Mas os questionamentos foram frequentes, não?
Fui abordado por um general uma vez. Ele me perguntou, tentando me intimidar, o que eu tinha contra as Forças Armadas. Falei que não tinha nada contra, apenas era o meu papel investigar. Ele disse que não tinha nada de errado nas Forças Armadas. Falei: "Então nós temos um conceito diferente do que é errado e do que é certo, porque, para mim, compra superfaturada é errado, comprar produto inadequado é errado". E continuei meu trabalho. Não vai me intimidar.
O senhor encaminha essas denúncias para investigação dos órgãos competentes, mas a Câmara também realiza essas apurações por meio de CPIs. Foi ventilada a possibilidade de uma CPI do Viagra, por exemplo?
Toda vez que você tem uma irregularidade concreta, precisa tomar medidas concretas de fiscalização. A CPI é esse instrumento mais eficiente. Seria muito importante, mas o Congresso, exatamente pelo chamado orçamento secreto, se curva diante dessa relação da política do toma lá, dá cá com o governo federal. A gente tem um Congresso, no seu conjunto, omisso. Não na sua totalidade, porque há uma parcela que é atuante, atenta a esse tipo de situação, mas que, infelizmente, não é um número suficiente para fazer as investigações que deveriam ser feitas.
O orçamento secreto deveria ser alvo de uma CPI, o problema é que os próprios parlamentares precisam assinar essa petição, certo?
Exatamente. Esse orçamento secreto é um escândalo. Por si só, sangra o Congresso na sua essência de existência, que é ter independência, fiscalizar os atos do Executivo. E a tudo isso você vai renunciando na política do toma lá, dá cá.
O governo Bolsonaro é campeão de pedidos de sigilos. Como é monitorar o Executivo dessa forma?

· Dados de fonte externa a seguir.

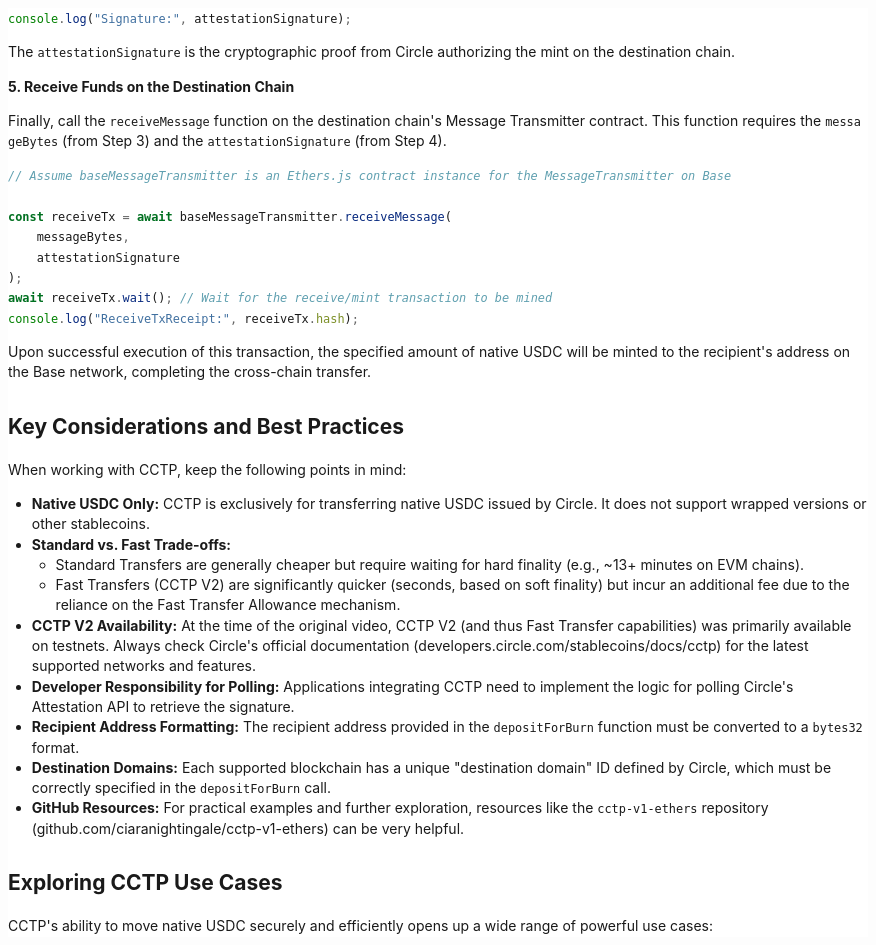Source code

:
 ```javascript
console.log("Signature:", attestationSignature);
```
The `attestationSignature` is the cryptographic proof from Circle authorizing the mint on the destination chain.

**5. Receive Funds on the Destination Chain**

Finally, call the `receiveMessage` function on the destination chain's Message Transmitter contract. This function requires the `messageBytes` (from Step 3) and the `attestationSignature` (from Step 4).

```javascript
// Assume baseMessageTransmitter is an Ethers.js contract instance for the MessageTransmitter on Base

const receiveTx = await baseMessageTransmitter.receiveMessage(
    messageBytes,
    attestationSignature
);
await receiveTx.wait(); // Wait for the receive/mint transaction to be mined
console.log("ReceiveTxReceipt:", receiveTx.hash);
```
Upon successful execution of this transaction, the specified amount of native USDC will be minted to the recipient's address on the Base network, completing the cross-chain transfer.

## Key Considerations and Best Practices

When working with CCTP, keep the following points in mind:

*   **Native USDC Only:** CCTP is exclusively for transferring native USDC issued by Circle. It does not support wrapped versions or other stablecoins.
*   **Standard vs. Fast Trade-offs:**
    *   Standard Transfers are generally cheaper but require waiting for hard finality (e.g., ~13+ minutes on EVM chains).
    *   Fast Transfers (CCTP V2) are significantly quicker (seconds, based on soft finality) but incur an additional fee due to the reliance on the Fast Transfer Allowance mechanism.
*   **CCTP V2 Availability:** At the time of the original video, CCTP V2 (and thus Fast Transfer capabilities) was primarily available on testnets. Always check Circle's official documentation (developers.circle.com/stablecoins/docs/cctp) for the latest supported networks and features.
*   **Developer Responsibility for Polling:** Applications integrating CCTP need to implement the logic for polling Circle's Attestation API to retrieve the signature.
*   **Recipient Address Formatting:** The recipient address provided in the `depositForBurn` function must be converted to a `bytes32` format.
*   **Destination Domains:** Each supported blockchain has a unique "destination domain" ID defined by Circle, which must be correctly specified in the `depositForBurn` call.
*   **GitHub Resources:** For practical examples and further exploration, resources like the `cctp-v1-ethers` repository (github.com/ciaranightingale/cctp-v1-ethers) can be very helpful.

## Exploring CCTP Use Cases

CCTP's ability to move native USDC securely and efficiently opens up a wide range of powerful use cases:
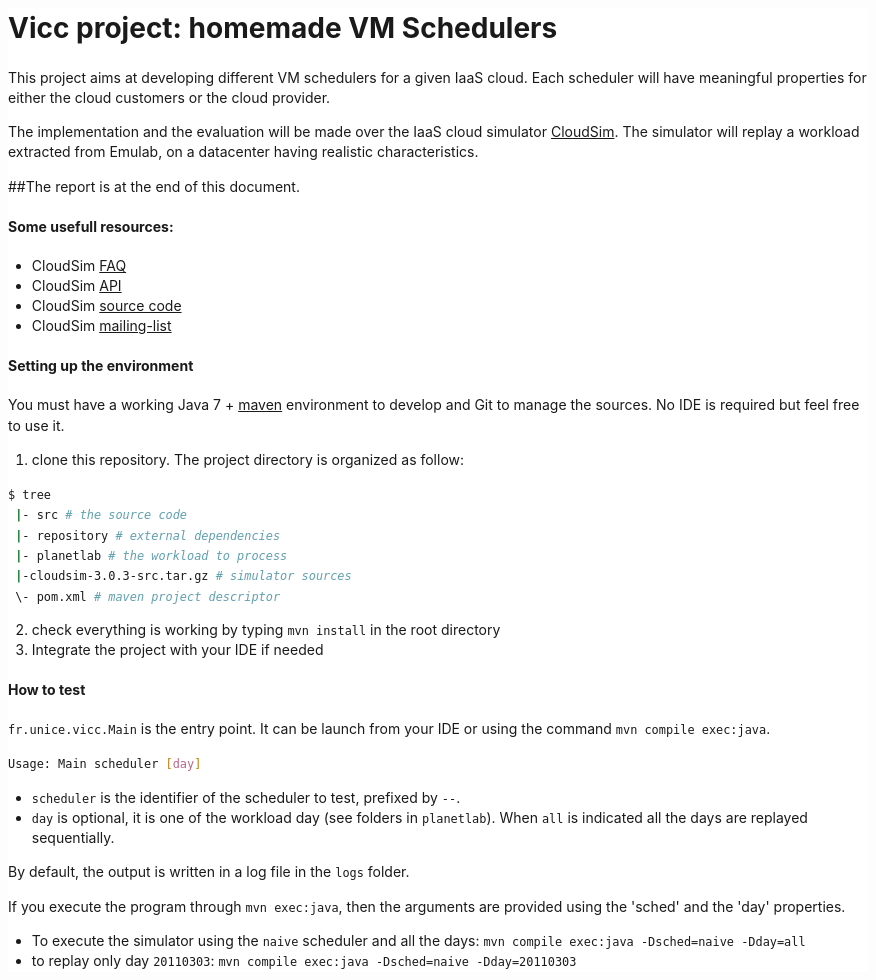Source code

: # Vicc project: homemade VM Schedulers

This project aims at developing different VM schedulers for a given IaaS cloud. Each scheduler will have meaningful properties for either the cloud customers or the cloud provider.

The implementation and the evaluation will be made over the IaaS cloud simulator [CloudSim](http://www.cloudbus.org/cloudsim/). The simulator will replay a workload extracted from Emulab, on a datacenter having realistic characteristics. 

##The report is at the end of this document.

#### Some usefull resources:

- CloudSim [FAQ](https://code.google.com/p/cloudsim/wiki/FAQ#Policies_and_algorithms)
- CloudSim [API](http://www.cloudbus.org/cloudsim/doc/api/index.html)
- CloudSim [source code](cloudsim-3.0.3-src.tar.gz)
- CloudSim [mailing-list](https://groups.google.com/forum/#!forum/cloudsim)

#### Setting up the environment

You must have a working Java 7 + [maven](http://maven.apache.org) environment to develop and Git to manage the sources. No IDE is required but feel free to use it.

1. clone this repository. The project directory is organized as follow:
```sh
$ tree
 |- src # the source code
 |- repository # external dependencies
 |- planetlab # the workload to process
 |-cloudsim-3.0.3-src.tar.gz # simulator sources
 \- pom.xml # maven project descriptor
```
2. check everything is working by typing `mvn install` in the root directory
3. Integrate the project with your IDE if needed

#### How to test

`fr.unice.vicc.Main` is the entry point. It can be launch from your IDE or using the command `mvn compile exec:java`.

```sh
Usage: Main scheduler [day]
```

- `scheduler` is the identifier of the scheduler to test, prefixed by `--`.
- `day` is optional, it is one of the workload day (see folders in `planetlab`). When `all` is indicated all the days are replayed sequentially.

By default, the output is written in a log file in the `logs` folder.

If you execute the program through `mvn exec:java`, then the arguments are provided using the 'sched' and the 'day' properties.

- To execute the simulator using the `naive` scheduler and all the days:
`mvn compile exec:java -Dsched=naive -Dday=all`
- to replay only day `20110303`: `mvn compile exec:java -Dsched=naive -Dday=20110303`
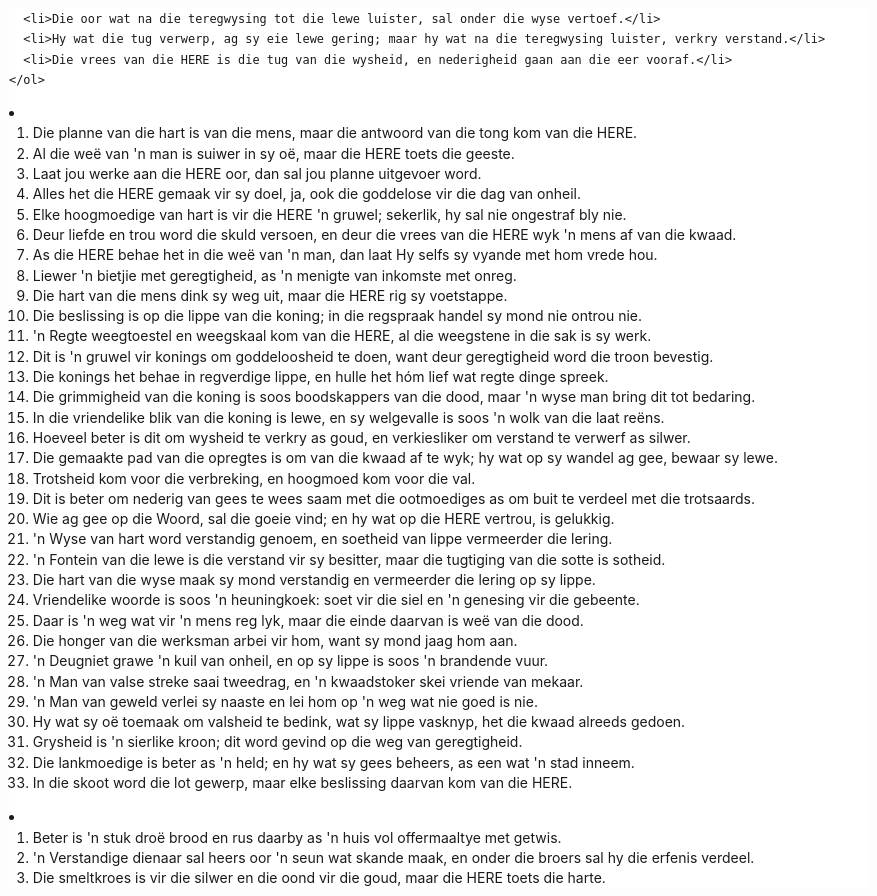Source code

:       <li>Die oor wat na die teregwysing tot die lewe luister, sal onder die wyse vertoef.</li>
      <li>Hy wat die tug verwerp, ag sy eie lewe gering; maar hy wat na die teregwysing luister, verkry verstand.</li>
      <li>Die vrees van die HERE is die tug van die wysheid, en nederigheid gaan aan die eer vooraf.</li>
    </ol>
  </li>
  <li>
    <ol>
      <li>Die planne van die hart is van die mens, maar die antwoord van die tong kom van die HERE.</li>
      <li>Al die weë van 'n man is suiwer in sy oë, maar die HERE toets die geeste.</li>
      <li>Laat jou werke aan die HERE oor, dan sal jou planne uitgevoer word.</li>
      <li>Alles het die HERE gemaak vir sy doel, ja, ook die goddelose vir die dag van onheil.</li>
      <li>Elke hoogmoedige van hart is vir die HERE 'n gruwel; sekerlik, hy sal nie ongestraf bly nie.</li>
      <li>Deur liefde en trou word die skuld versoen, en deur die vrees van die HERE wyk 'n mens af van die kwaad.</li>
      <li>As die HERE behae het in die weë van 'n man, dan laat Hy selfs sy vyande met hom vrede hou.</li>
      <li>Liewer 'n bietjie met geregtigheid, as 'n menigte van inkomste met onreg.</li>
      <li>Die hart van die mens dink sy weg uit, maar die HERE rig sy voetstappe.</li>
      <li>Die beslissing is op die lippe van die koning; in die regspraak handel sy mond nie ontrou nie.</li>
      <li>'n Regte weegtoestel en weegskaal kom van die HERE, al die weegstene in die sak is sy werk.</li>
      <li>Dit is 'n gruwel vir konings om goddeloosheid te doen, want deur geregtigheid word die troon bevestig.</li>
      <li>Die konings het behae in regverdige lippe, en hulle het hóm lief wat regte dinge spreek.</li>
      <li>Die grimmigheid van die koning is soos boodskappers van die dood, maar 'n wyse man bring dit tot bedaring.</li>
      <li>In die vriendelike blik van die koning is lewe, en sy welgevalle is soos 'n wolk van die laat reëns.</li>
      <li>Hoeveel beter is dit om wysheid te verkry as goud, en verkiesliker om verstand te verwerf as silwer.</li>
      <li>Die gemaakte pad van die opregtes is om van die kwaad af te wyk; hy wat op sy wandel ag gee, bewaar sy lewe.</li>
      <li>Trotsheid kom voor die verbreking, en hoogmoed kom voor die val.</li>
      <li>Dit is beter om nederig van gees te wees saam met die ootmoediges as om buit te verdeel met die trotsaards.</li>
      <li>Wie ag gee op die Woord, sal die goeie vind; en hy wat op die HERE vertrou, is gelukkig.</li>
      <li>'n Wyse van hart word verstandig genoem, en soetheid van lippe vermeerder die lering.</li>
      <li>'n Fontein van die lewe is die verstand vir sy besitter, maar die tugtiging van die sotte is sotheid.</li>
      <li>Die hart van die wyse maak sy mond verstandig en vermeerder die lering op sy lippe.</li>
      <li>Vriendelike woorde is soos 'n heuningkoek: soet vir die siel en 'n genesing vir die gebeente.</li>
      <li>Daar is 'n weg wat vir 'n mens reg lyk, maar die einde daarvan is weë van die dood.</li>
      <li>Die honger van die werksman arbei vir hom, want sy mond jaag hom aan.</li>
      <li>'n Deugniet grawe 'n kuil van onheil, en op sy lippe is soos 'n brandende vuur.</li>
      <li>'n Man van valse streke saai tweedrag, en 'n kwaadstoker skei vriende van mekaar.</li>
      <li>'n Man van geweld verlei sy naaste en lei hom op 'n weg wat nie goed is nie.</li>
      <li>Hy wat sy oë toemaak om valsheid te bedink, wat sy lippe vasknyp, het die kwaad alreeds gedoen.</li>
      <li>Grysheid is 'n sierlike kroon; dit word gevind op die weg van geregtigheid.</li>
      <li>Die lankmoedige is beter as 'n held; en hy wat sy gees beheers, as een wat 'n stad inneem.</li>
      <li>In die skoot word die lot gewerp, maar elke beslissing daarvan kom van die HERE.</li>
    </ol>
  </li>
  <li>
    <ol>
      <li>Beter is 'n stuk droë brood en rus daarby as 'n huis vol offermaaltye met getwis.</li>
      <li>'n Verstandige dienaar sal heers oor 'n seun wat skande maak, en onder die broers sal hy die erfenis verdeel.</li>
      <li>Die smeltkroes is vir die silwer en die oond vir die goud, maar die HERE toets die harte.</li>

Estamos passando por uma dificuldade, inclusive, interna, porque estão vindo muitas questões sob sigilo, que, muitas vezes, só eu posso, como parlamentar, ter acesso. E são sigilos feitos de forma ilegal. Quem teria de recorrer contra esses sigilos seria o presidente da Câmara (Arthur Lira), que a gente vê, por motivos óbvios, pela relação política com o governo, que acaba não tomando essa atitude. Este governo busca, de todas as formas, esconder informações. Isso é um sinal, é um sintoma muito claro de que há muitos problemas neste governo. Tenho certeza que aquilo que a gente já detectou é uma demonstração de que há muita corrupção de governo.